My advocacy is that tab software should take into account a judge's Z-score in assignment of speaker points and in determining breaks.

It does suffer a "dataset problem," but that is merely an implementation issue. Theoretically there is no reason this data couldn't be publicly available. At least, I haven't thought of any. :)

Judges who change their scale over time would be an issue. This could be dealt with in a couple of ways, although I honestly hadn't thought about this before. I guess the best way would be to average over the X most recent tournaments, X being determined by a statistician much smarter than me. :)

Cheers,
Ian

PancreasMatt
01-21-03, 10:11 PM
i agree with everyone who says we shouldn't rate high, but as long as people keep doing it, it sucks to get the one judge rebelling against it. And Ian, that has to be ablsolutely the coolest idea EVER for speaker points. Its really cool. Im excited.

WyomingJimmie
01-21-03, 10:59 PM
I believe that the best mechanism for judging is the one that the critic and debaters mutually agree upon during the course of the debate. Although this does not directly address the issue of speaker points, I think that it is the only fair way to judge a round. Ideally, this "mutually agreed upon criteria" is something that manifests itself during the course of the debate. For example, the disadvantage that both teams devote a significant portion of their speech time to should be of greater importance than the first contention of the PMC that is never mention again until the PMR.

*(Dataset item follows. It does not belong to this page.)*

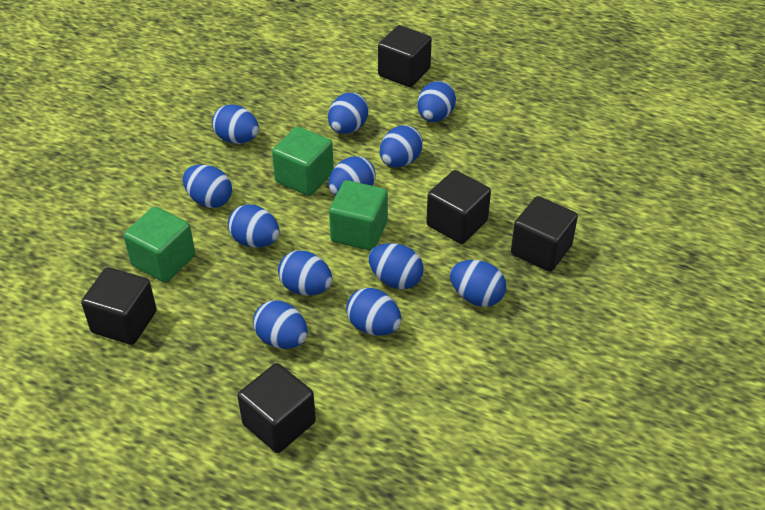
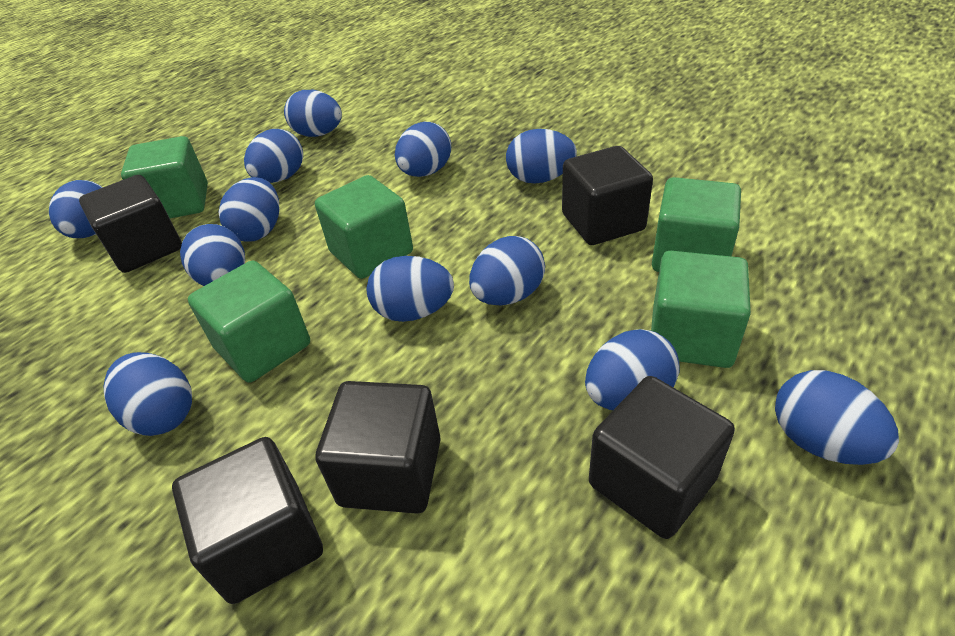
green cube: 3 -> 5

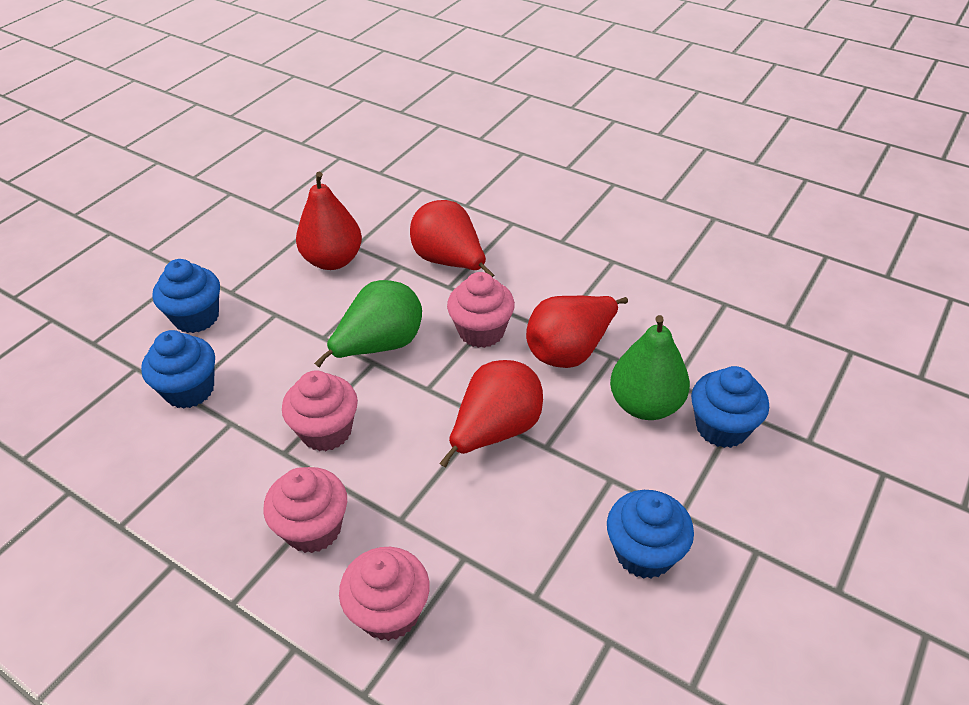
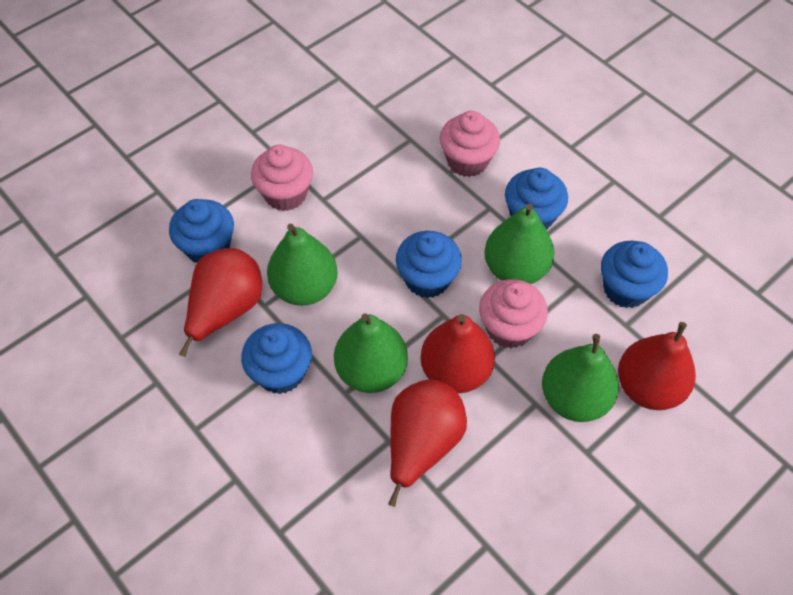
blue cupcake: 4 -> 5
green pear: 2 -> 4
pink cupcake: 4 -> 3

In my opinion, the time spent on an issue is in direct proportion to the importance of the issue in the round and weight it ought to carry in a judge making their decision.

As far as speaker points, the only way to get away from the CEDA/NDT model for determine speaker points is to adopt a different scale for points. When I was in high school the LD debates used a 50 point scale to differentiate themselves from the 30 point scale of policy debate. It would allow for someone to give a score 10 pts. below the max. and still look like they were giving reasonable speaker points. Additionally, I believe that most of the tab room software allows for using a 50 point scale just as eaisly as a 30 point scale.

Jimmie DeVore
Wyoming Debate

kanodin
01-24-03, 03:37 AM
I have to agree with ISamuel.

The use of standard deviation to control how scores are weighed sounds like an amazing idea. One thing that I would add to this in order to alleviate the score sampling issue is to actually query the judges before/during the tournament (in writing) to get their personal 'scoring philosophy' and use a computer model to compensate for each judge.

It is true that having one person using a true rubric out of everyone else going with the norm of sticking to giving upper-echelon scores for everyone is problematic for determining speaker awards. It would be an excellent idea for a tournament to recognize this issue and meet eye-to-eye with the judges and avoid friction.

Besides, having realistic scores will make me truly value that 'perfect 30' mark.

Natebear
01-30-03, 06:48 AM
just to let you know...

There is currently tab software that calculates judge variance and it is in wide use among CEDA circles. Since there is no difference in tabbing those types of debates, it would be applicable to parli as well. One drawback -- it only uses the data set from the tournament itself.
Anyway...

thedancingbear
01-30-03, 02:13 PM
I wish more tabbing alogirithms were "open". Does anyone know if the authors of common tabbing programs would be willing to share their source code? They don't sell the software so it seems as if they have no reason for secrecy.

Cheers,
Ian

PancreasMatt
01-30-03, 05:34 PM
Isam, try e-mailing one of our coaches- ill give you the email, just send me a private msg thingy i can reply to, since im not sure if he would want his email on the board. He knows how to run all the policy software, since he was a coach for fullertons team last year (policy) and he could probably put iyou in touch with the guys that have the program, since he's all about the spread of MPJ in parli.